Old-growth redwood with fire scars.

A school group investigates a living old-growth redwood with major fire scars in Big Basin Redwoods State Park. Photo by Mike Kahn/Sempervirens Fund

With our recent terrible years of wildfires here in California and around the globe, many people have been concerned about how redwoods survive wildfire. We are very fortunate that redwoods are incredibly resilient trees, a fact that helps them live to over two thousand years old (redwood tree facts) and one of the characteristics of identifying old-growth redwoods are signs of fire scarring. Here are key features that help redwoods survive wildfires:

  • Tannin – Coast redwoods contain a significant amount of the chemical tannin in their bark and in their heartwood. Tannin does not burn easily–a natural flame retardant. It’s the tannin that gives redwoods their reddish color and also protects them against disease, fungi, and insects. Redwoods also have little resin or pitch, which are highly flammable, and lead other types of trees like tanoaks, firs, and pines to burn much quicker.
  • Bark – The bark of mature redwood trees can grow at least a foot thick, creating a great protective shield from fires. This helps prevent fire from getting to the more easily burned sapwood behind the bark. This bark has high water content, which also helps prevent it from burning easily.
  • Height – Redwoods are the tallest trees in the world. Being so tall helps prevent most wildfires from spreading up into the tops of the trees, where their needles soak in sunlight and moisture to keep the tree alive.
  • Needles – Redwoods have needles that are broader and flatter than most conifers, allowing them to catch fog and creating fog drip that reaches down to the forest floor. The fog drip is not only essential for many of the understory plants, but also helps keep areas moister during typically dry summer months on the coast, reducing fire ignition, spread, and intensity.
    Young redwoods that do not yet have thick bark and aren’t as tall are much more susceptible to dying in wildfires. However, this allows for the larger, older redwoods that do survive to have more space and light to grow bigger.
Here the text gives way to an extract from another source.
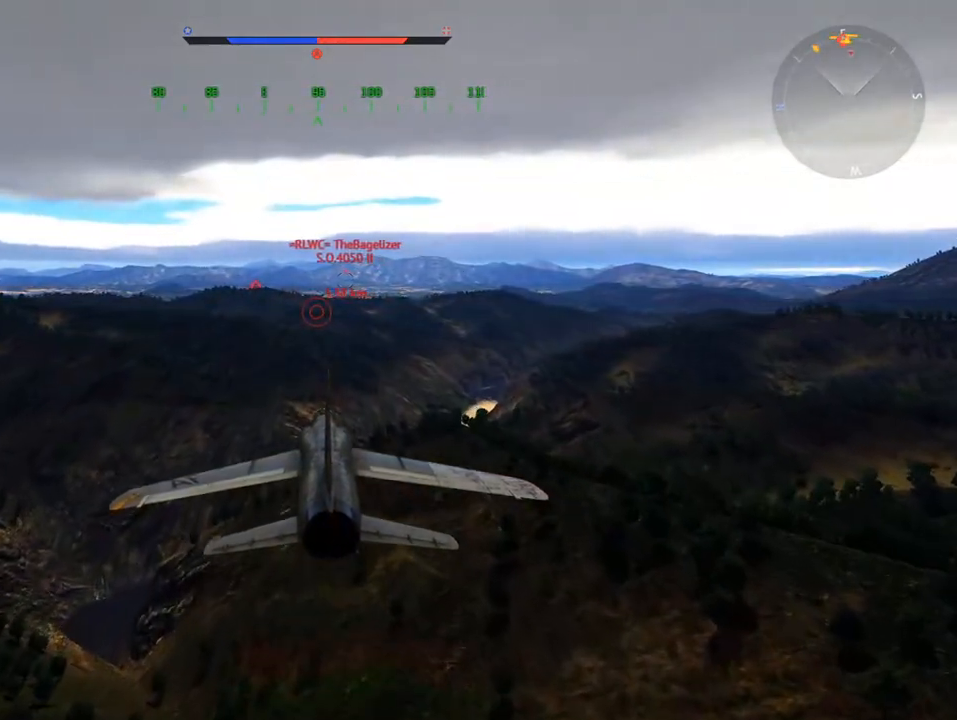
{"keys": [], "mouse": [], "mouse_move": "still", "events": [[17, "w", "down"], [117, "w", "up"], [301, "s", "down"], [384, "s", "up"]]}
Despite the resiliency of redwoods, there are many factors that are increasing wildfire danger and putting communities and forests at greater risk. Hotter, dryer conditions, more dead trees due to sudden oak death, and fire suppression that leaves more fuels on the ground all lead to more intense wildfires. With more intense fires, even large mature redwoods can be killed more easily with the great heat and higher potential for flames to get into the upper reaches of the trees.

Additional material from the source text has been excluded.